- **TASK OBJECTIVE**
Your answer should be the records, copied exactly, with the pictures removed.

▬▬▬▬▬▬▬▬▬▬

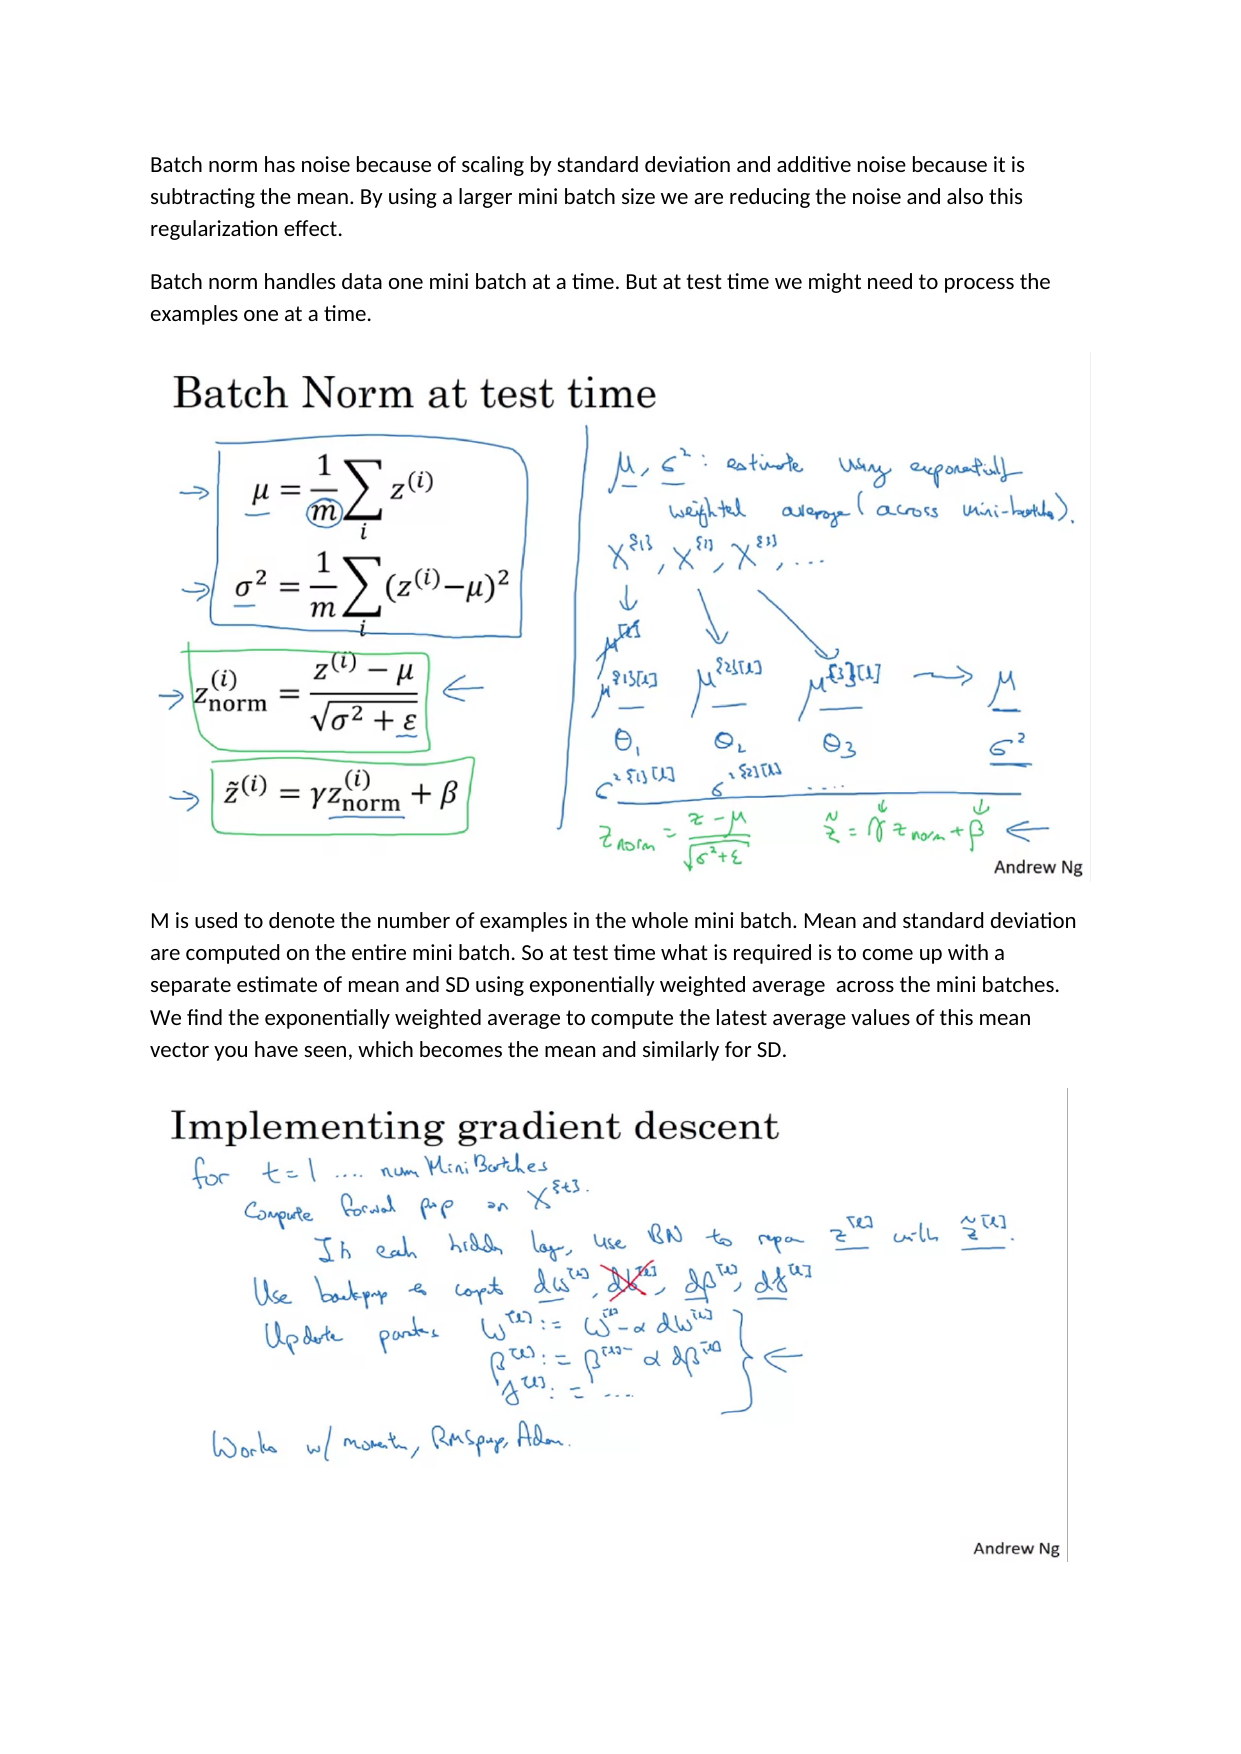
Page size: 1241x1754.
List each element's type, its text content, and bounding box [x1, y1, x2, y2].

text Batch norm handles data one mini batch at a time. But at test time we might need to process the examples one at a time. [150, 267, 1090, 328]
text M is used to denote the number of examples in the whole mini batch. Mean and standard deviation are computed on the entire mini batch. So at test time what is required is to come up with a separate estimate of mean and SD using exponentially weighted average across the mini batches. We find the exponentially weighted average to compute the latest average values of this mean vector you have seen, which becomes the mean and similarly for SD. [150, 906, 1090, 1063]
text Batch norm has noise because of scaling by standard deviation and additive noise because it is subtracting the mean. By using a larger mini batch size we are reducing the noise and also this regularization effect. [150, 150, 1090, 242]
picture [150, 352, 1091, 882]
picture [150, 1088, 1068, 1562]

▬▬▬▬▬▬▬▬▬▬

- **TASK ANSWER**
Page size: 1241x1754.
List each element's type, its text content, and bounding box [x1, y1, x2, y2].

text Batch norm handles data one mini batch at a time. But at test time we might need to process the examples one at a time. [150, 267, 1090, 328]
text M is used to denote the number of examples in the whole mini batch. Mean and standard deviation are computed on the entire mini batch. So at test time what is required is to come up with a separate estimate of mean and SD using exponentially weighted average across the mini batches. We find the exponentially weighted average to compute the latest average values of this mean vector you have seen, which becomes the mean and similarly for SD. [150, 906, 1090, 1063]
text Batch norm has noise because of scaling by standard deviation and additive noise because it is subtracting the mean. By using a larger mini batch size we are reducing the noise and also this regularization effect. [150, 150, 1090, 242]
picture [150, 352, 1091, 882]
picture [150, 1088, 1068, 1562]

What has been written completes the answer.